Pour m'en tenir au diagnostic puis aux recommandations, la zone euro vit aujourd'hui une triple crise : une crise financière liée à l'endettement ; une crise de compétitivité ; enfin, et ce n'est pas la moindre, une crise de la gouvernance.
En ce qui concerne la première, de fait, certains membres sont insolvables, même si l'ensemble de la zone, elle, ne l'est pas. Pour un économiste, la solution est simple : il faut mutualiser la dette publique. Savoir comment – Fonds européen de stabilité financière, Mécanisme européen de stabilité, eurobonds – relève d'un autre débat. Politiquement, le problème est compliqué puisqu'une telle décision revient à engager sa souveraineté budgétaire, exige que l'on se fasse confiance réciproquement et que l'on instaure une structure démocratique de contrôle chargée du suivi et des sanctions.

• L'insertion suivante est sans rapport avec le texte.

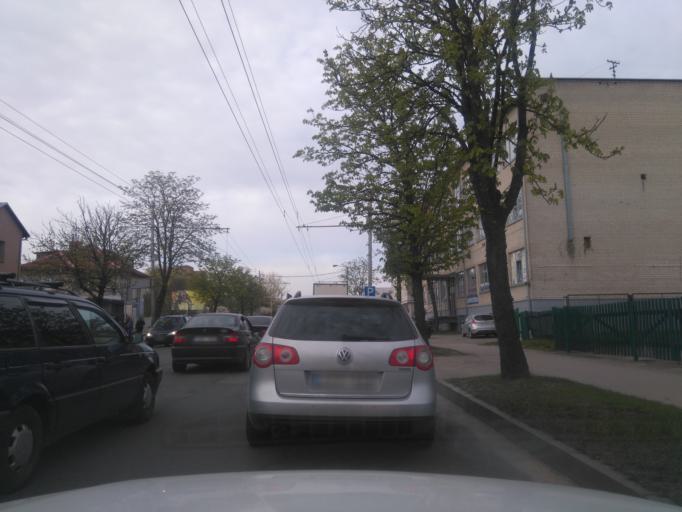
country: LT
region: Kauno apskritis
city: Dainava (Kaunas)
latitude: 54.9043
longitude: 23.9739
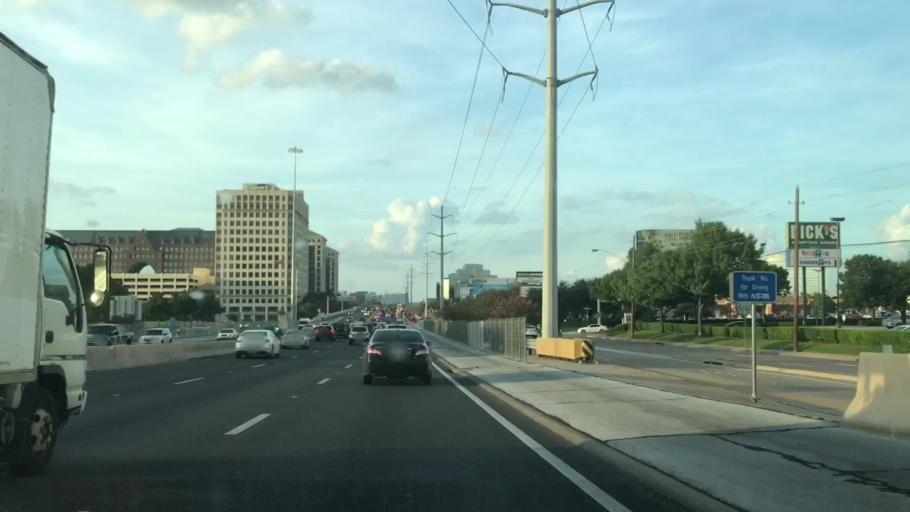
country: US
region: Texas
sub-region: Dallas County
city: Addison
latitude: 32.9350
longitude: -96.8219
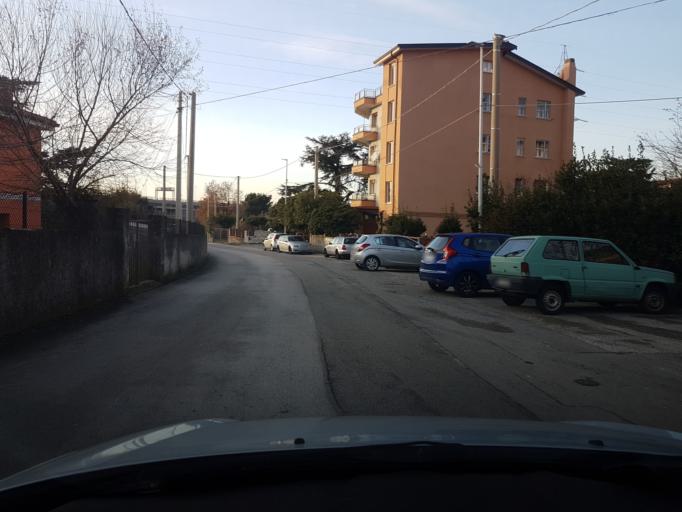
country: IT
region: Friuli Venezia Giulia
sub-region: Provincia di Trieste
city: Domio
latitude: 45.6097
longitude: 13.8317
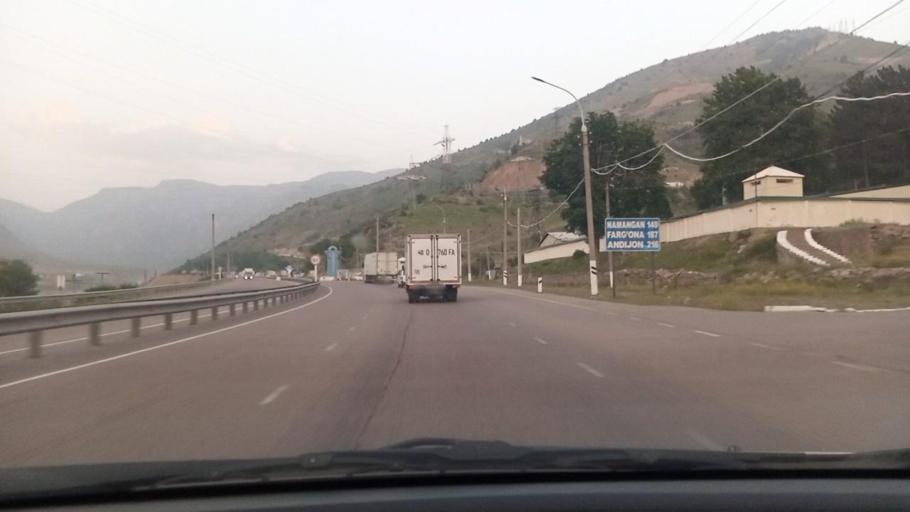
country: UZ
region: Toshkent
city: Angren
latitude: 41.1523
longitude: 70.4391
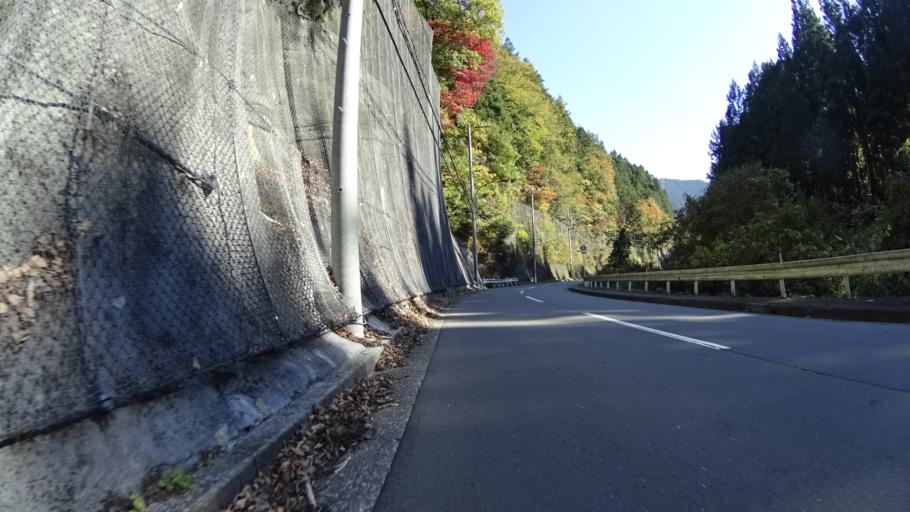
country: JP
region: Yamanashi
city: Uenohara
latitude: 35.7093
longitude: 139.0947
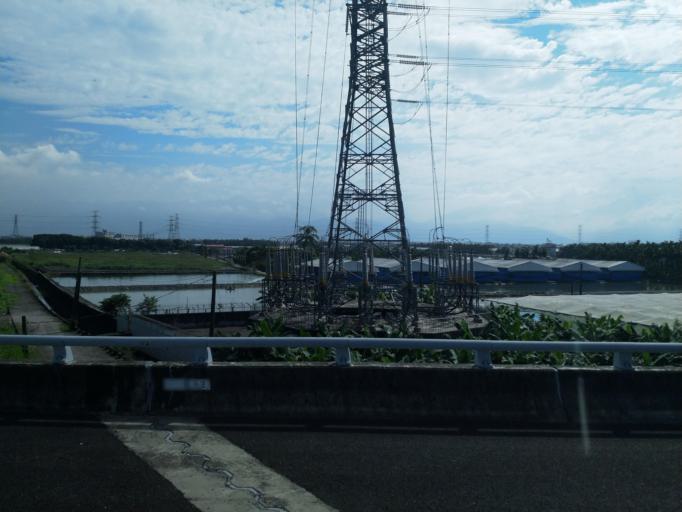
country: TW
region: Taiwan
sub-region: Pingtung
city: Pingtung
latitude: 22.8166
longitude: 120.4867
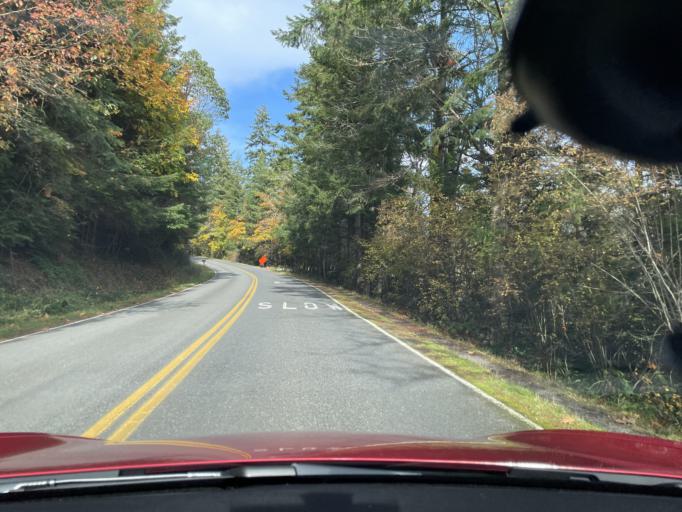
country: US
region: Washington
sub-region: San Juan County
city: Friday Harbor
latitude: 48.5302
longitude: -123.0050
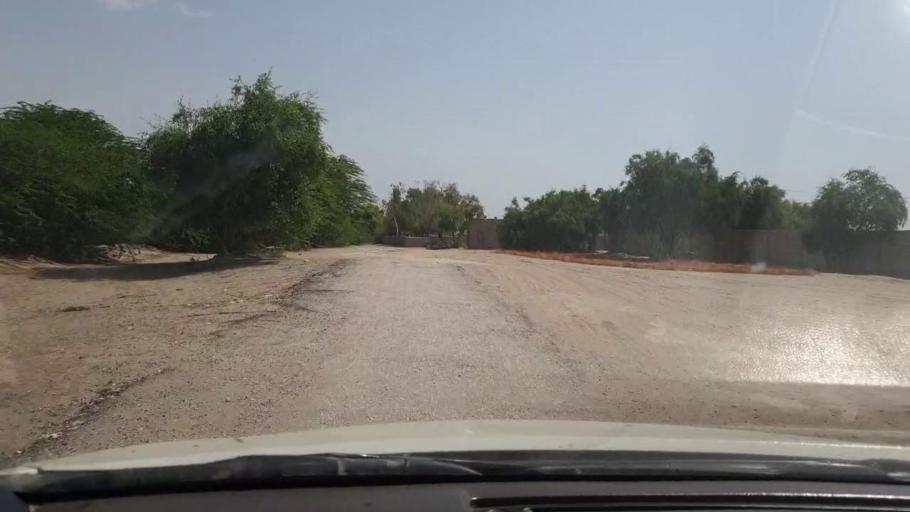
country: PK
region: Sindh
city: Rohri
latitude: 27.4642
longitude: 69.0788
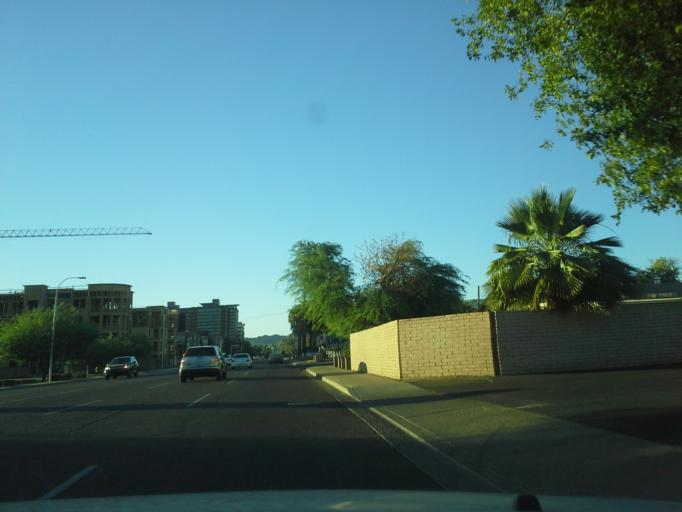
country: US
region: Arizona
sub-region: Maricopa County
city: Phoenix
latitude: 33.5029
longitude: -112.0302
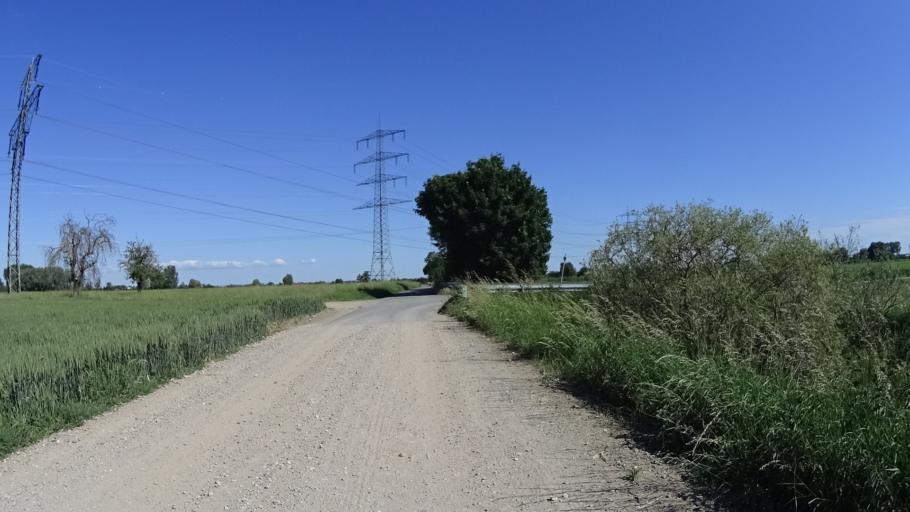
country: DE
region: Hesse
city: Pfungstadt
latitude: 49.7765
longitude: 8.5743
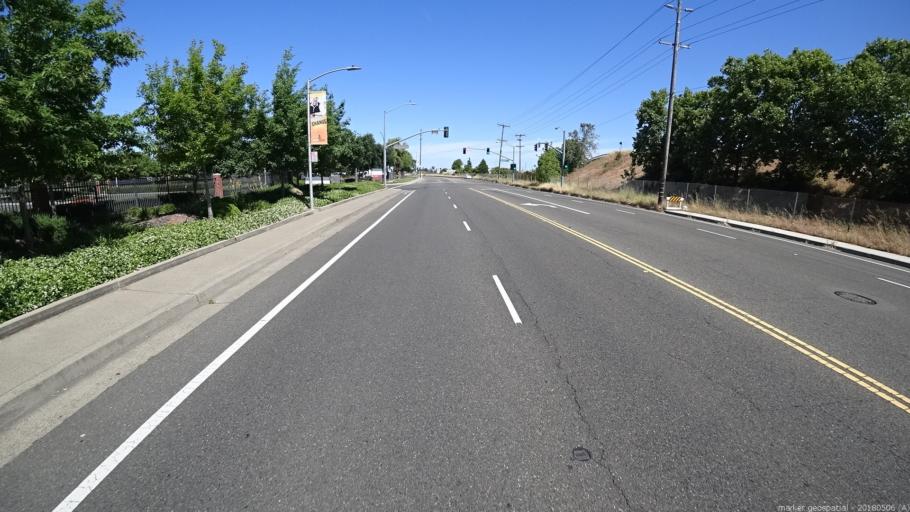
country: US
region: California
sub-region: Sacramento County
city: Florin
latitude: 38.4687
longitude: -121.4183
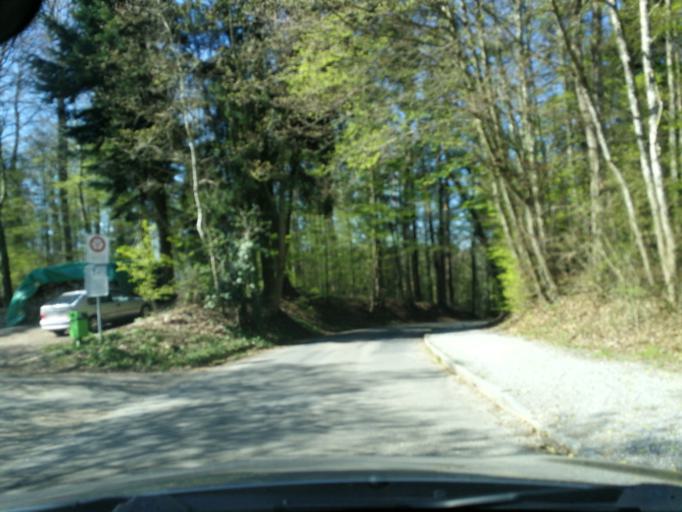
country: CH
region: Zurich
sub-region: Bezirk Meilen
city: Uetikon / Grossdorf
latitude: 47.2838
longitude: 8.6769
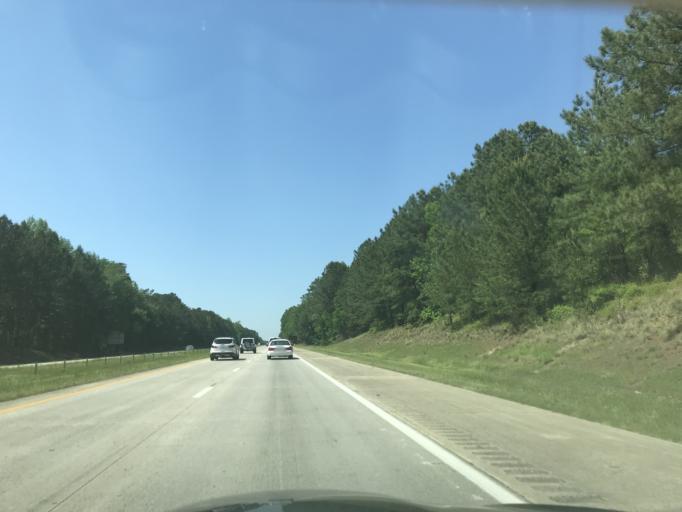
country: US
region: North Carolina
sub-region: Johnston County
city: Benson
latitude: 35.5248
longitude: -78.5635
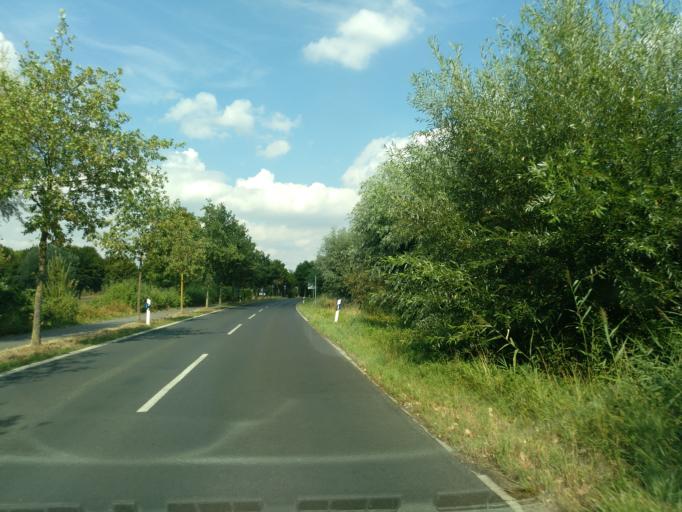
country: DE
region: North Rhine-Westphalia
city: Tonisvorst
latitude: 51.3719
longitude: 6.5259
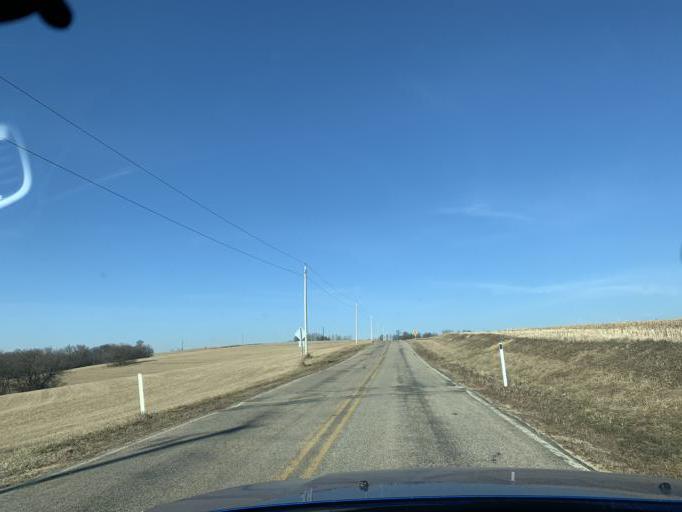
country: US
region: Wisconsin
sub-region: Iowa County
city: Barneveld
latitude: 42.8526
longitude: -89.9359
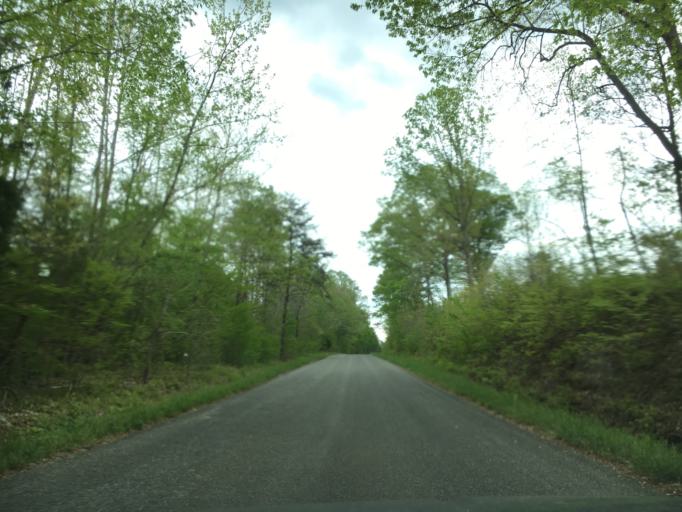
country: US
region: Virginia
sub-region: Halifax County
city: Halifax
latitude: 36.8013
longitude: -78.9267
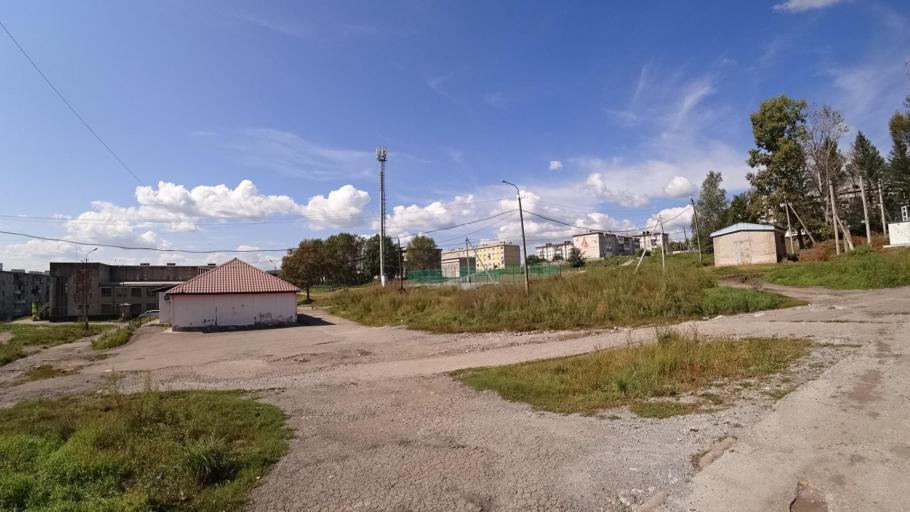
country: RU
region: Jewish Autonomous Oblast
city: Londoko
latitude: 49.0140
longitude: 131.8860
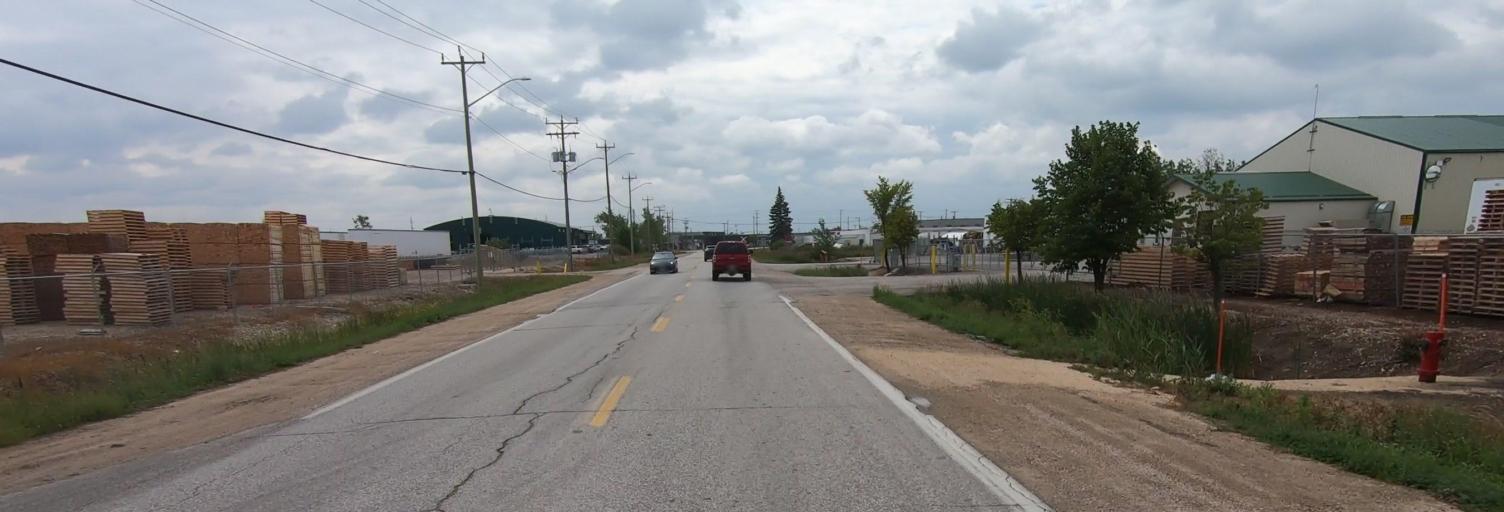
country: CA
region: Manitoba
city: Winnipeg
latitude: 49.8886
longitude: -97.0791
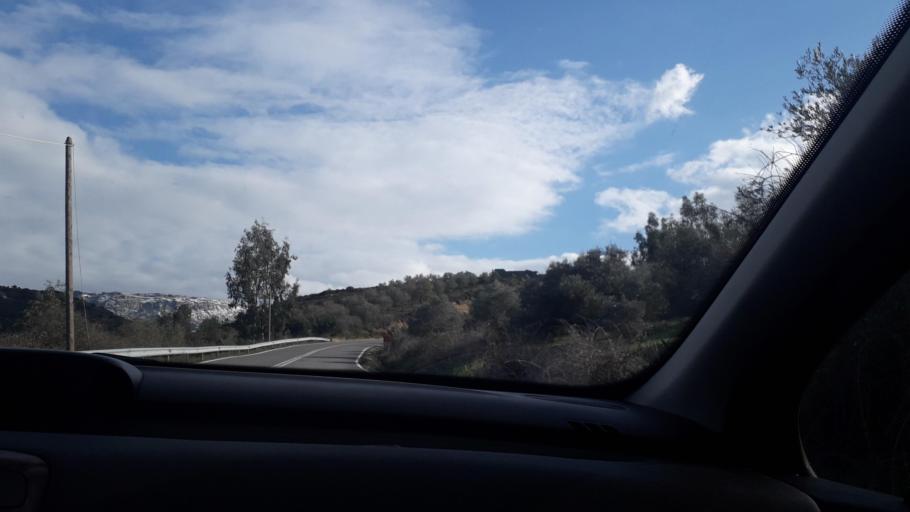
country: GR
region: Crete
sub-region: Nomos Rethymnis
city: Agia Foteini
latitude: 35.2880
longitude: 24.5633
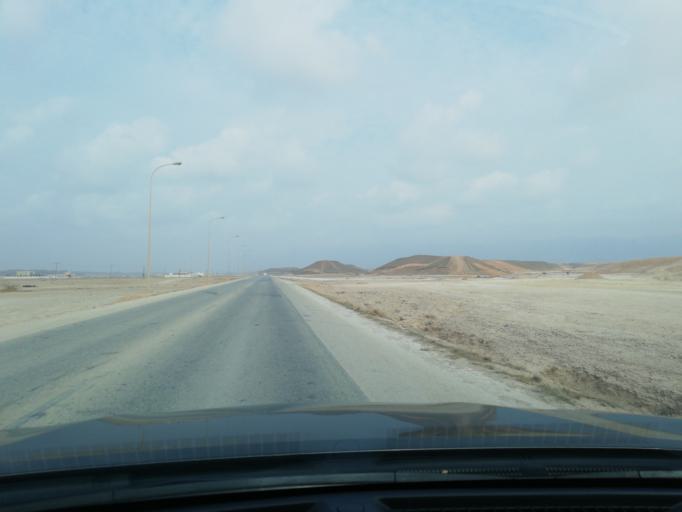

Pour résoudre la seconde, il convient de trouver comment faire cohabiter au sein d'une seule monnaie, et sans possibilité de dévaluation, des pays se caractérisant par des niveaux et des trends de productivité aussi différents. Là aussi, pour un économiste, la solution est simple : le fédéralisme assorti d'une mobilité du travail et d'un budget commun, à l'instar des Etats-Unis. Les critères de Maastricht, qui devaient conduire à davantage d'homogénéité, n'ont pas suffi. D'abord, ils n'ont pas été respectés. Ensuite, ne figure parmi eux aucun critère de compétitivité – à leur aune, l'Espagne est le bon élève de la classe. Enfin, par insouciance ou inconscience, les marchés financiers ont accepté de prêter peu ou prou au même taux à la Grèce et à l'Allemagne. Il faut donc mutualiser. Sinon, la récession qui nous frappera sera non seulement pénible mais aussi longue et durable. Et quel sera le degré de tolérance et de résistance du corps social ? Ce qui se passe dans le Sud de l'Europe laisse à penser que ce ne sera pas tenable très longtemps.
Aujourd'hui, les investisseurs financiers étrangers sont inquiets, pas tant sur les deux premiers points, puisque des solutions existent, qu'à cause de la gouvernance. La primauté de la politique est essentielle.
Quant aux étapes à franchir, j'en retiens cinq.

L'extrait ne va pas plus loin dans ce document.